Quoted passage:
_ _ _ _ _

I - Heritage from father
Famous Harry Potter,who seemd to be a normal and poor boy,is actually a wizard.Everything changed when he had his birthday of ten years old.A huge man called ‘Hagrid’ found Harry and lead him to a new world full of magic power.
If you’ve read this story,you probably know that Harry’s parents had left him a lot of gold coins.Hagrid lead Harry to Gringotts(the bank hold up by Goblins). And they stepped into the room which stored the fortune from his father.Harry was astonishing ,coz there were piles of gold coins.

_ _ _ _ _

Provided data:

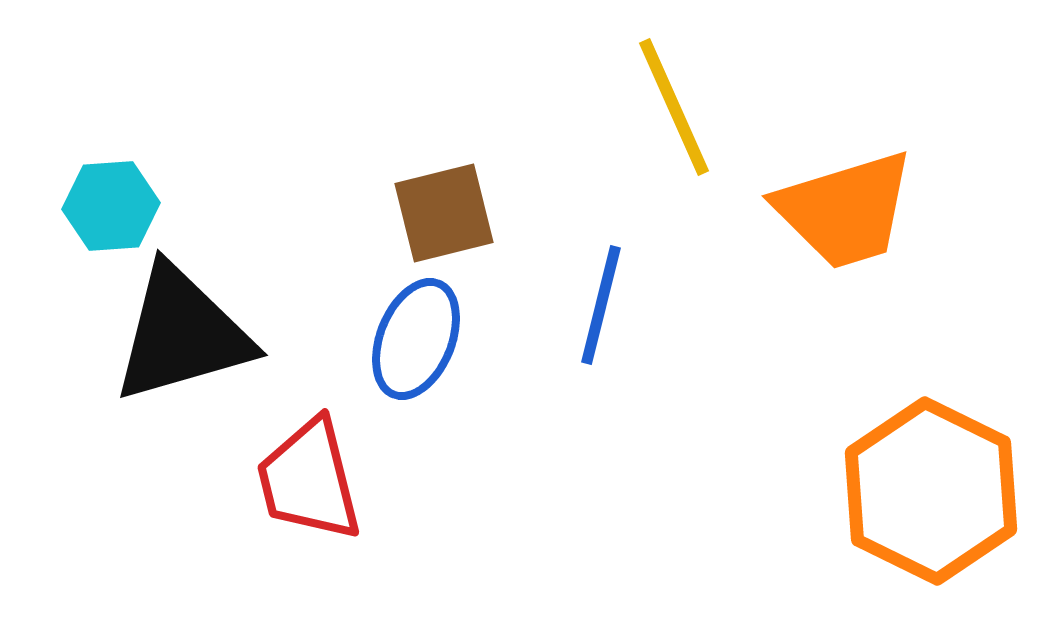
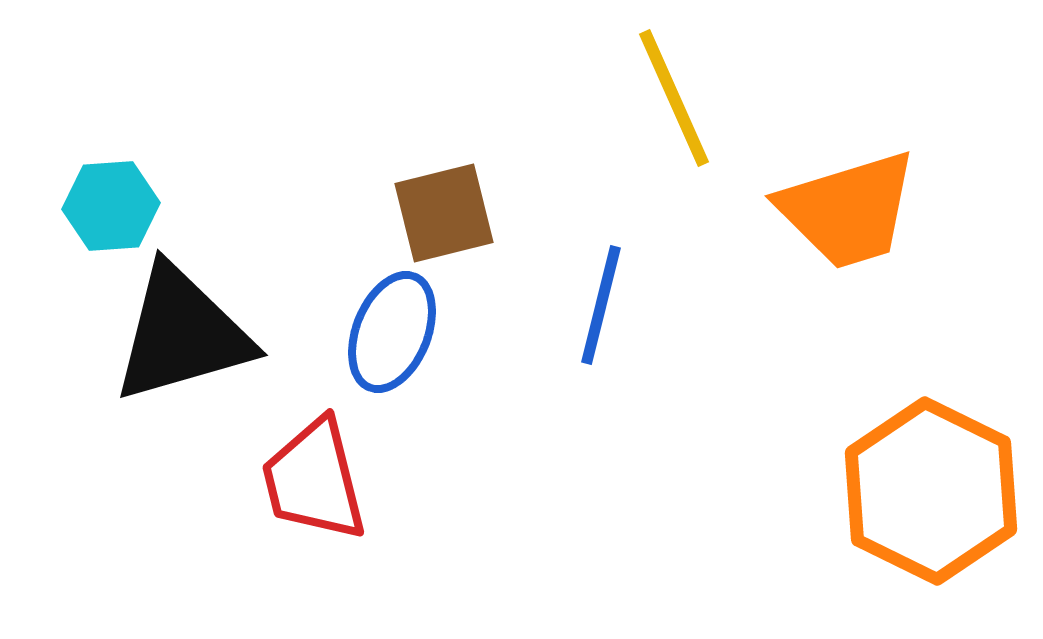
yellow line: moved 9 px up
orange trapezoid: moved 3 px right
blue ellipse: moved 24 px left, 7 px up
red trapezoid: moved 5 px right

_ _ _ _ _

Stated problem 1: Which names of a person or a place appear in the Harry Potter passage above the material?
Stated problem 2: Could you write the next part of the Harry Potter passage, picking up after its final sentence?

Reply 1: Harry Potter, Hagrid, Gringotts

Reply 2:
The way of packing these coins by Goblins was really special.Only one coin was on the top,and three coins consisted an triangle were on the next lower layer.The third layer has six coins which were also consisted an triangle,and so on.On the ith layer there was an triangle have i coins each edge(totally i*(i+1)/2).The whole heap seemed just like a pyramid.Goblin still knew the total num of the layers,so it’s up you to help Harry to figure out the sum of all the coins.
Input
The input will consist of some cases,each case takes a line with only one integer N(0<N<2^31).It ends with a single 0.
Output
对于每个输入的N,输出一行,采用科学记数法来计算金币的总数(保留三位有效数字)
Sample Input
1
3
0
Sample Output
1.00E0
1.00E1
when N=1 ,There is 1 gold coins.
when N=3 ,There is 1+3+6=10 gold coins.
思路
an=i*(i+1)/2
Sn=(1 * 2+2 * 3+······+n * (n+1))/ 2
an=i*(i+1)/2= i^2+i
i^2 -> 1 ^2+2 ^2+…+n ^2 = n(n+1)(2n+1)/6 (证明在下方)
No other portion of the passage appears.